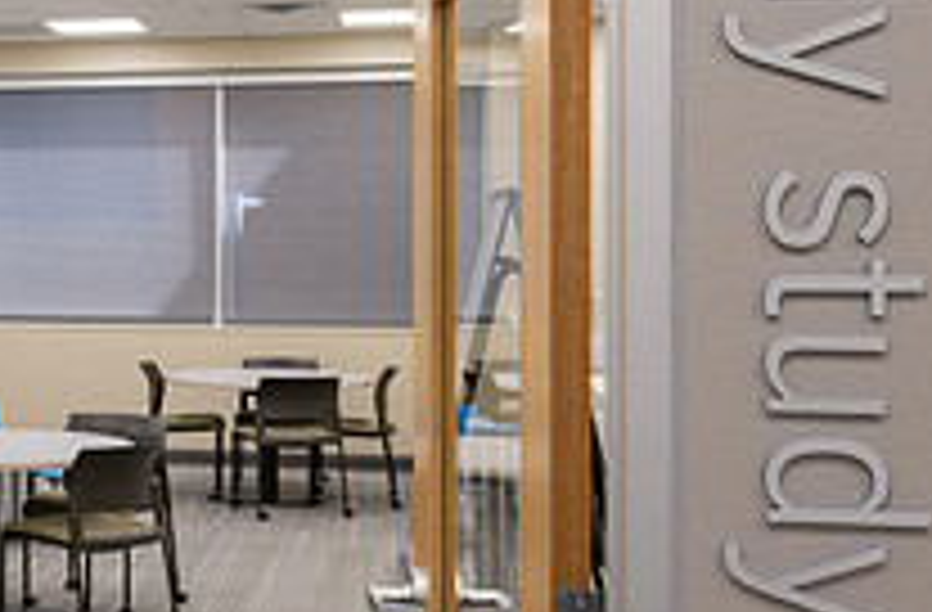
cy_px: 244
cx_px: -95
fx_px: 1804
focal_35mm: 70
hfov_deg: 26.6
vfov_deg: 19.2
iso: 1000
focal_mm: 24
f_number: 5
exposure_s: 1/160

§ §

◆ What is required:
All the records above need to be given again word for word. Skip the pictures.

◆ Answer section:
cy_px: 244
cx_px: -95
fx_px: 1804
focal_35mm: 70
hfov_deg: 26.6
vfov_deg: 19.2
iso: 1000
focal_mm: 24
f_number: 5
exposure_s: 1/160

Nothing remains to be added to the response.